Wednesday, 28 March 2018

Channel 5 Armed Police

I will not go to length again about this pathetic programme, but I just wanted to mention the most outrageous statement in this weeks episode. This was the shooting of Mark Saunders, a barrister.

Needless to say he was shot by armed police. He had been firing a shotgun from his flat and clearly was a danger. It was considered that he was having some kind of breakdown and had been drinking heavily. So you might not be too sympathetic and the programme ended the piece about him by saying that 'apart from his drinking their was no explanation for his behaviour'.

The edited piece showing Mark just before he was shot was of him leaning quite far out of the window, holding the shotgun (though not pointing it). He was shot ten times.

What they didn't say about what actually happened was that, when he was shot by seven firearms officers (five managed to hit him), he was leaning out and saying "I can't hear you", referring to someone shouting at him.

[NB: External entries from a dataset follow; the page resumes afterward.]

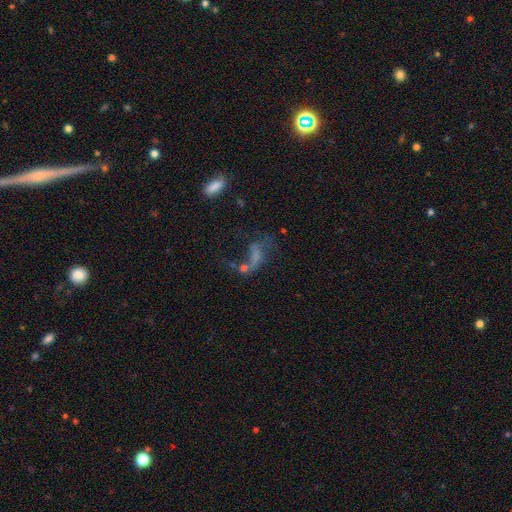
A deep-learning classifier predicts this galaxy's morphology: Smooth or featured?
  - featured or disk: 46% *
  - smooth: 33%
  - star or artifact: 21%
Merging?
  - major disturbance: 36% *
  - none: 30%
  - merger: 22%
  - minor disturbance: 13%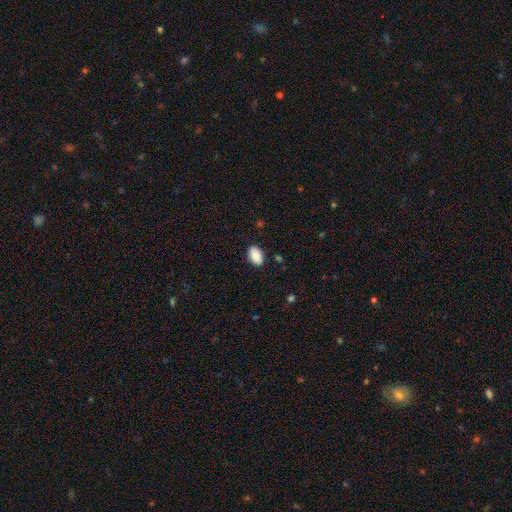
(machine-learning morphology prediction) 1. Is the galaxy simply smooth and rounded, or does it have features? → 90% smooth, 7% star or artifact, 3% featured or disk.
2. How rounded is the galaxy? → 91% in between, 8% round, 1% cigar-shaped.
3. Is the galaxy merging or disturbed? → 87% none, 10% minor disturbance, 2% major disturbance, 1% merger.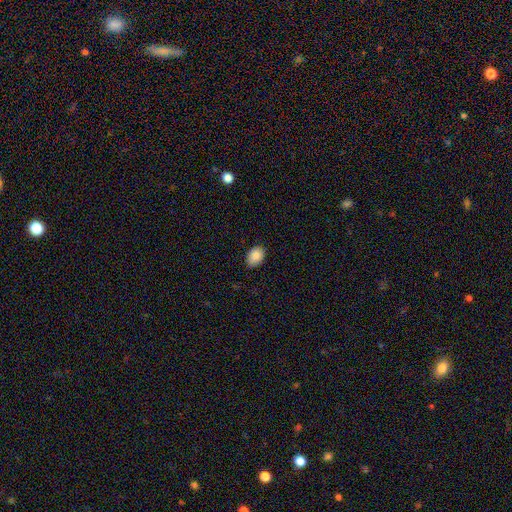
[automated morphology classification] A smooth galaxy with no disk features (87%) that is in between round and cigar-shaped (80%).

Vote fractions:
- Smooth or featured? smooth: 87% / star or artifact: 8% / featured or disk: 6%
- How rounded? in between: 80% / round: 19% / cigar-shaped: 1%
- Merging? none: 83% / minor disturbance: 14% / major disturbance: 2% / merger: 1%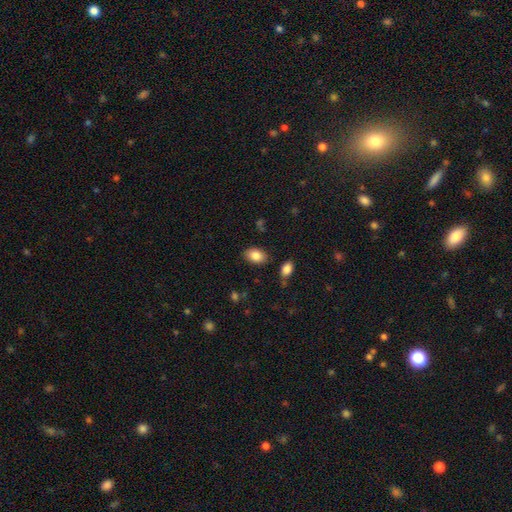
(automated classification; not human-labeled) Smooth or featured: smooth — 85% (star or artifact — 8%)
How rounded: in between — 85% (round — 14%)
Merging: none — 84% (minor disturbance — 11%)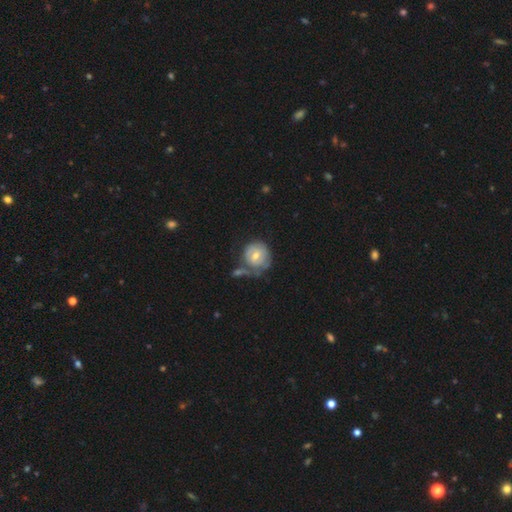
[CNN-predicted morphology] Smooth or featured?
  - smooth: 50% *
  - featured or disk: 43%
  - star or artifact: 7%
How rounded?
  - round: 88% *
  - in between: 11%
  - cigar-shaped: 1%
Merging?
  - none: 45% *
  - merger: 23%
  - minor disturbance: 21%
  - major disturbance: 11%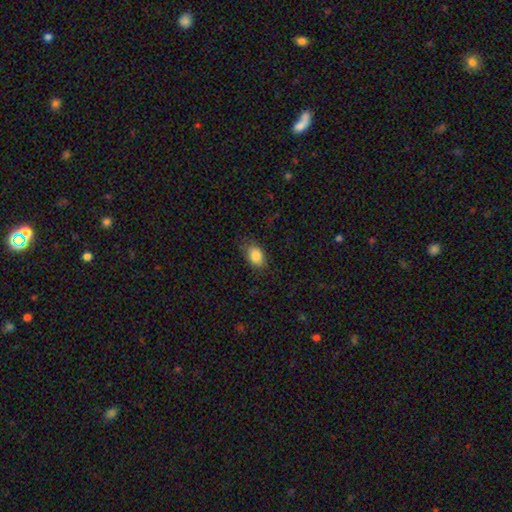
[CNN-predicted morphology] type=smooth (86%); roundness=in between (85%); merging=none (75%).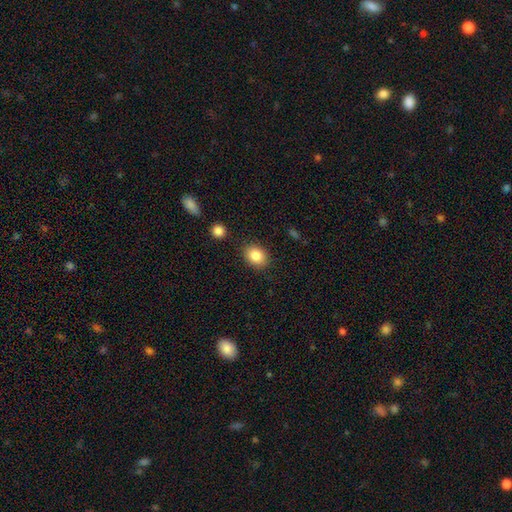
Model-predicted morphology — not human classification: This is clearly a smooth galaxy (85%). How rounded: possibly in between (58%). Merging: clearly none (86%).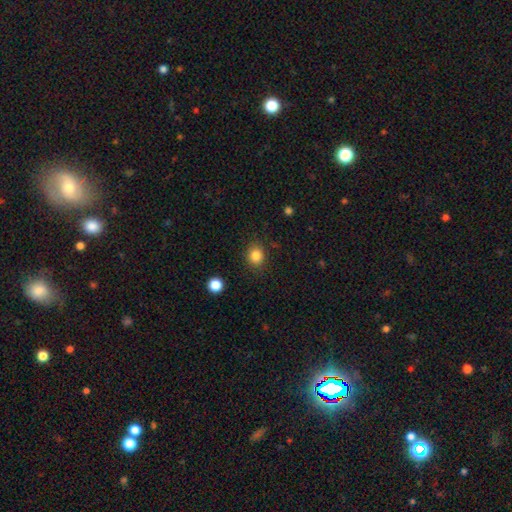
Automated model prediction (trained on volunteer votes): Q: Smooth or featured?
A: smooth (85%); runner-up: star or artifact (11%)
Q: How rounded?
A: round (67%); runner-up: in between (33%)
Q: Merging?
A: none (85%); runner-up: minor disturbance (10%)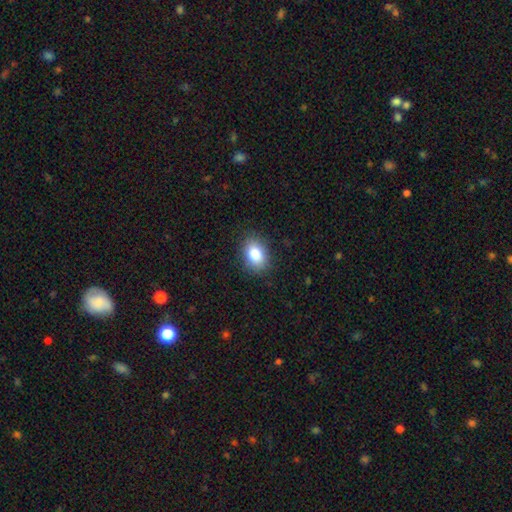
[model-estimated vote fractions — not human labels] Smooth or featured?
  - smooth: 84% *
  - star or artifact: 8%
  - featured or disk: 7%
How rounded?
  - in between: 79% *
  - round: 20%
  - cigar-shaped: 1%
Merging?
  - none: 86% *
  - minor disturbance: 10%
  - major disturbance: 3%
  - merger: 1%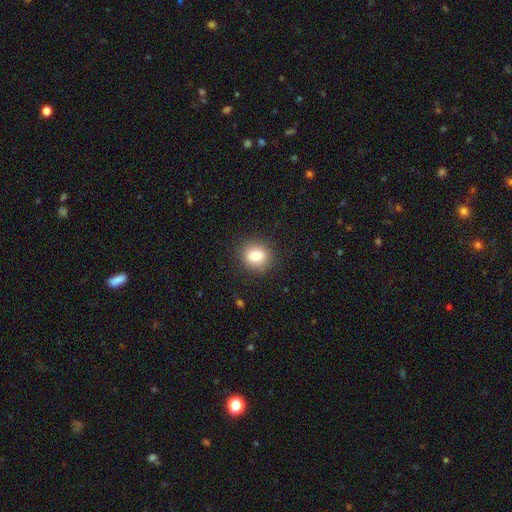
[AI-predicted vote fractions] Smooth or featured? Predicted: smooth (p=0.82). How rounded? Predicted: round (p=0.80). Merging? Predicted: none (p=0.89).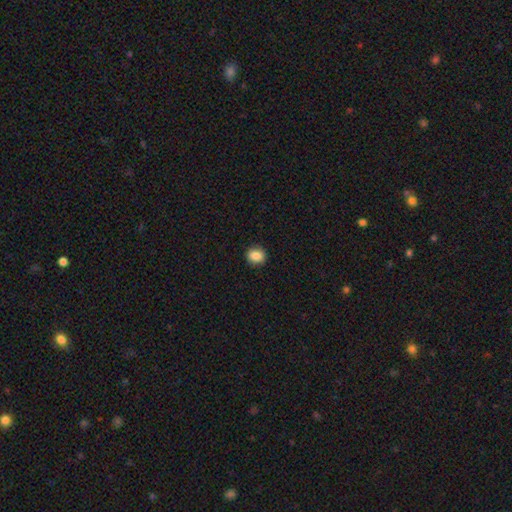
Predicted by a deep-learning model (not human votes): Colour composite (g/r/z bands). It shows a smooth galaxy with no disk features (86%) that is round (77%). Merging: none (89%).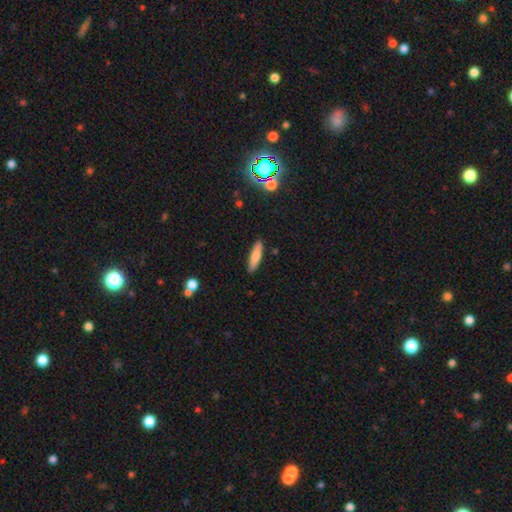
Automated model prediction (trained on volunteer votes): Morphology: type=smooth (73%); roundness=cigar-shaped (74%); merging=none (88%).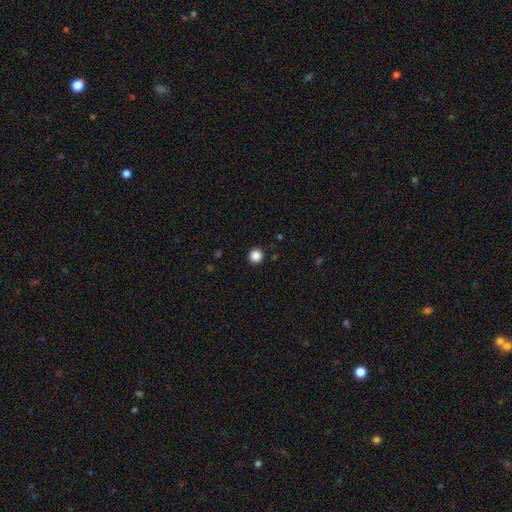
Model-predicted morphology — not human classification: smooth 87%, star or artifact 11%, featured or disk 3%. Down the decision tree: how rounded — round (96%); merging — none (93%).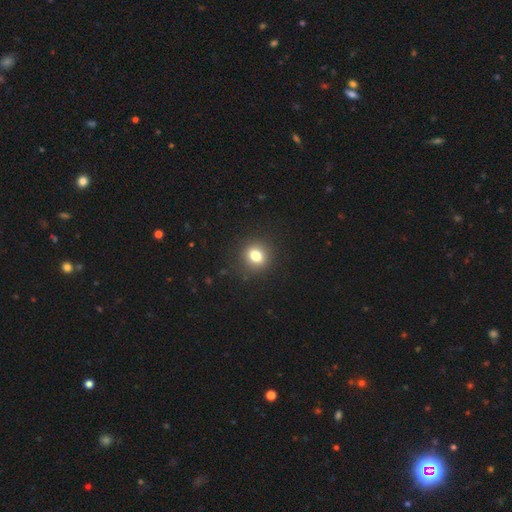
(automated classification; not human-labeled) Q: Smooth or featured?
A: smooth (80%); runner-up: star or artifact (12%)
Q: How rounded?
A: round (72%); runner-up: in between (27%)
Q: Merging?
A: none (89%); runner-up: minor disturbance (7%)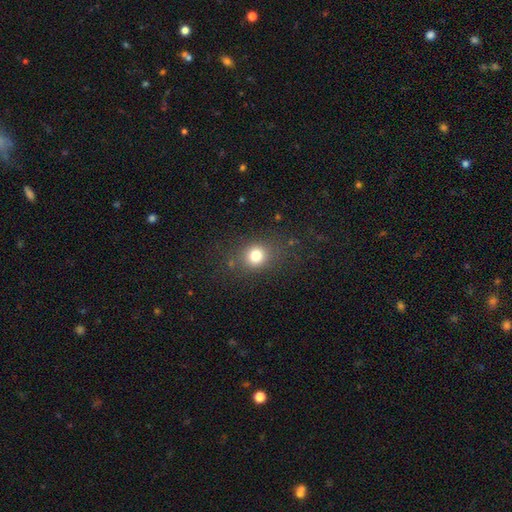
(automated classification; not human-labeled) A smooth galaxy with no disk features (78%) that is round (77%).

Vote fractions:
- Smooth or featured? smooth: 78% / star or artifact: 14% / featured or disk: 8%
- How rounded? round: 77% / in between: 22% / cigar-shaped: 1%
- Merging? none: 80% / minor disturbance: 12% / major disturbance: 6% / merger: 2%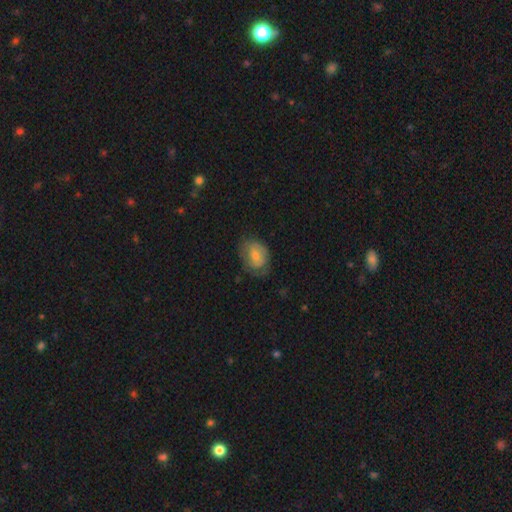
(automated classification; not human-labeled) This appears to be a smooth galaxy with no disk features (58%) that is in between round and cigar-shaped (68%). Merging: none (62%).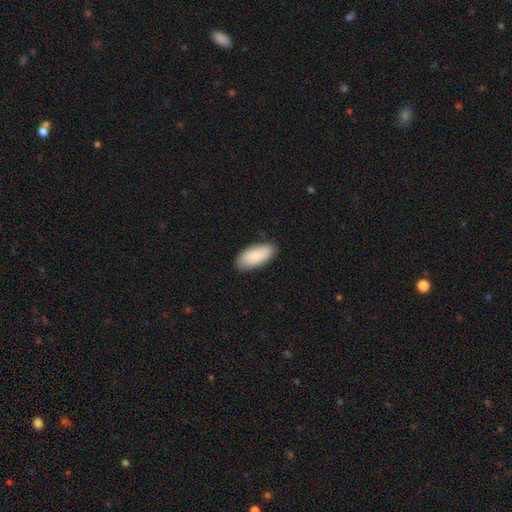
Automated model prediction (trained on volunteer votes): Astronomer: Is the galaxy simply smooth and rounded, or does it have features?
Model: smooth — 78%.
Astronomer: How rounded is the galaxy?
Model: in between — 91%.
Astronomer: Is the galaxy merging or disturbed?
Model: none — 82%.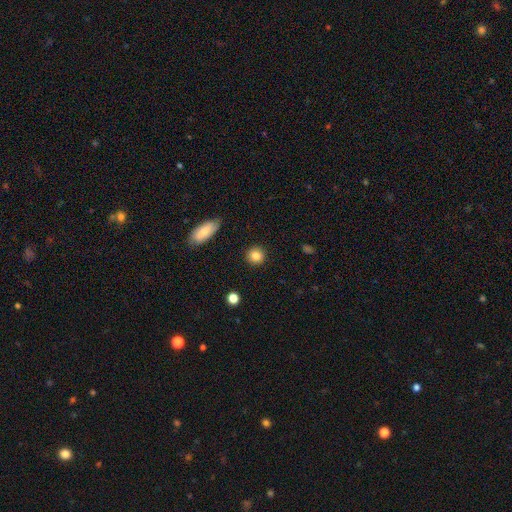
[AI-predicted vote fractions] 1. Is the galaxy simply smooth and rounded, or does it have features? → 85% smooth, 9% star or artifact, 6% featured or disk.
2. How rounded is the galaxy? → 90% round, 9% in between, 1% cigar-shaped.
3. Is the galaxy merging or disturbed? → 91% none, 6% minor disturbance, 2% major disturbance, 1% merger.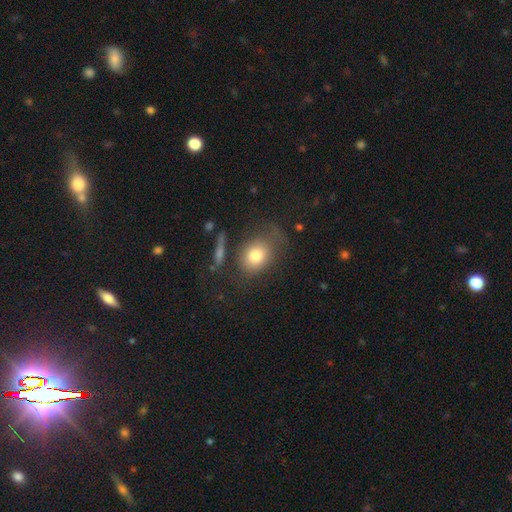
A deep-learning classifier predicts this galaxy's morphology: Overall: smooth (78%). How rounded: in between (50%; round 48%). Merging: none (60%; minor disturbance 21%).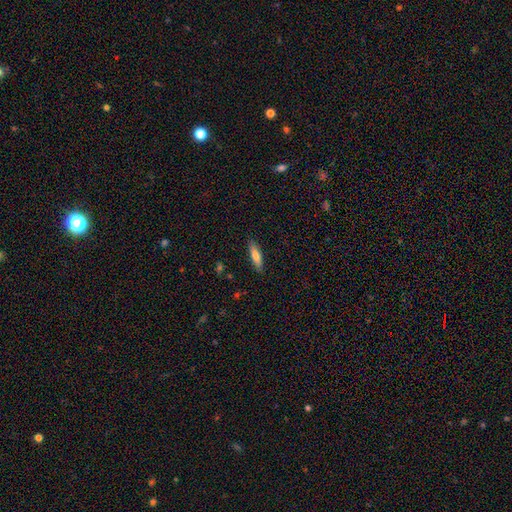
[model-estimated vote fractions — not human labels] The model was most divided on "how rounded": cigar-shaped: 66%, in between: 32%, round: 2%. More confident: merging — none (88%); smooth or featured — smooth (74%).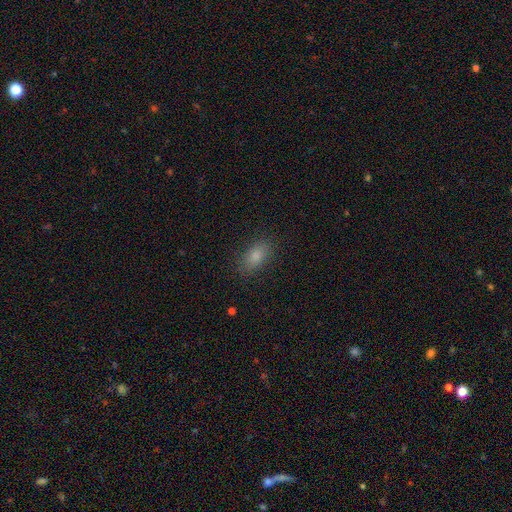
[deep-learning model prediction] smooth 79%, star or artifact 13%, featured or disk 8%. Down the decision tree: how rounded — in between (86%); merging — none (86%).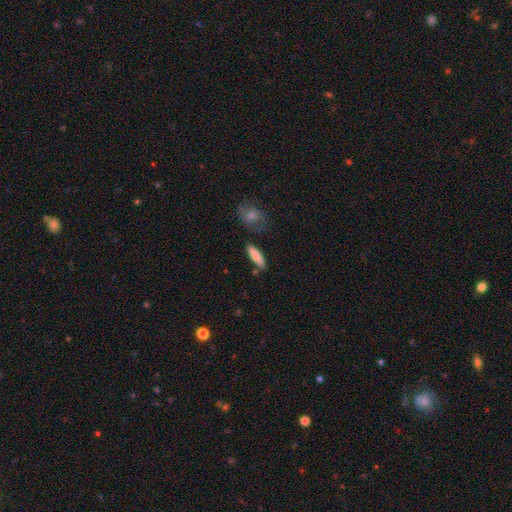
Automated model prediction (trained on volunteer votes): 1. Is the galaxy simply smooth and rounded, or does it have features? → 83% smooth, 10% featured or disk, 6% star or artifact.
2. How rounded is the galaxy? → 54% cigar-shaped, 43% in between, 2% round.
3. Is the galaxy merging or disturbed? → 74% none, 15% minor disturbance, 7% merger, 4% major disturbance.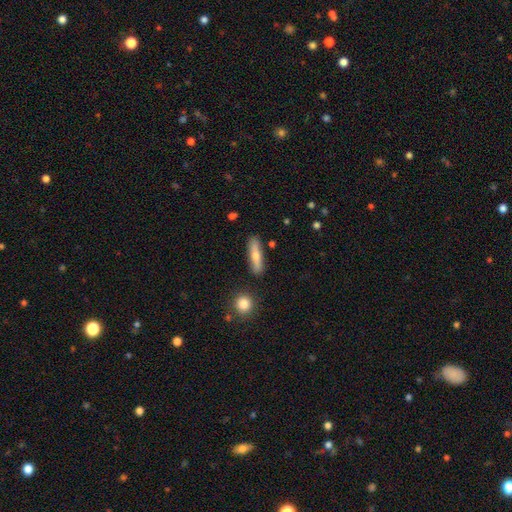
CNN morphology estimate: Overall: smooth (65%; featured or disk 29%). How rounded: cigar-shaped (75%). Merging: none (84%).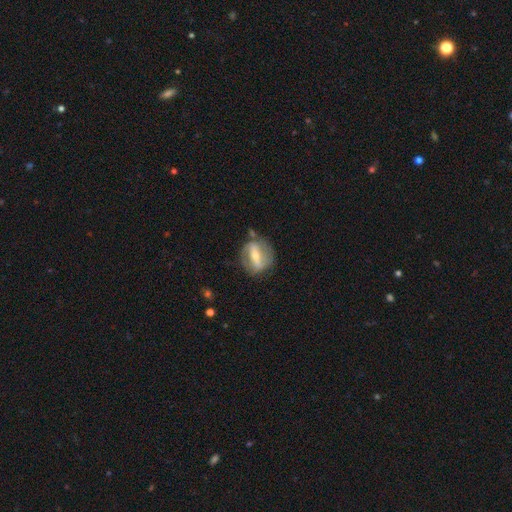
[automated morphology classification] A featured or disk galaxy (73%) with a strong bar (67%), spiral arms (65%) and a moderate central bulge (51%). Merging: none (68%).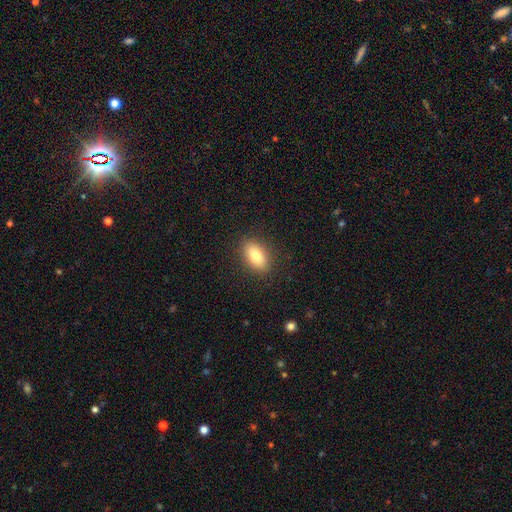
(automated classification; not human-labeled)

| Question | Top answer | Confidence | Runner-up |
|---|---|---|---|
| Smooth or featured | smooth | 80% | featured or disk (12%) |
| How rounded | in between | 87% | round (8%) |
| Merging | none | 88% | minor disturbance (8%) |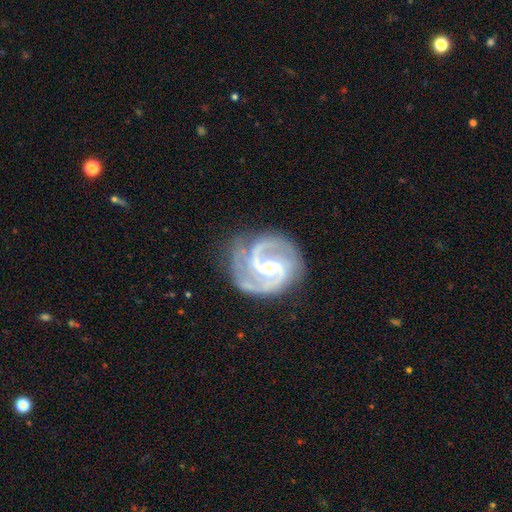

The reason he couldn't hear was because the police helicopter was hovering low above the scene. The police were also trying to phone him at the time.

He wasn't presenting a threat, he was presenting the best target the police had had since the 'siege' started. If you are a criminal on a roof, the police will close all the surrounding streets and wait as long as necessary for the man to come down, not doing anything that might cause him to fall. If you are a barrister doing something completely out of character, then a quick end so everyone can go home is preferable.

The programme keeps talking about how our well-trained armed police are the best in the world. So how did two of the firing squad of seven officers miss a sitting target?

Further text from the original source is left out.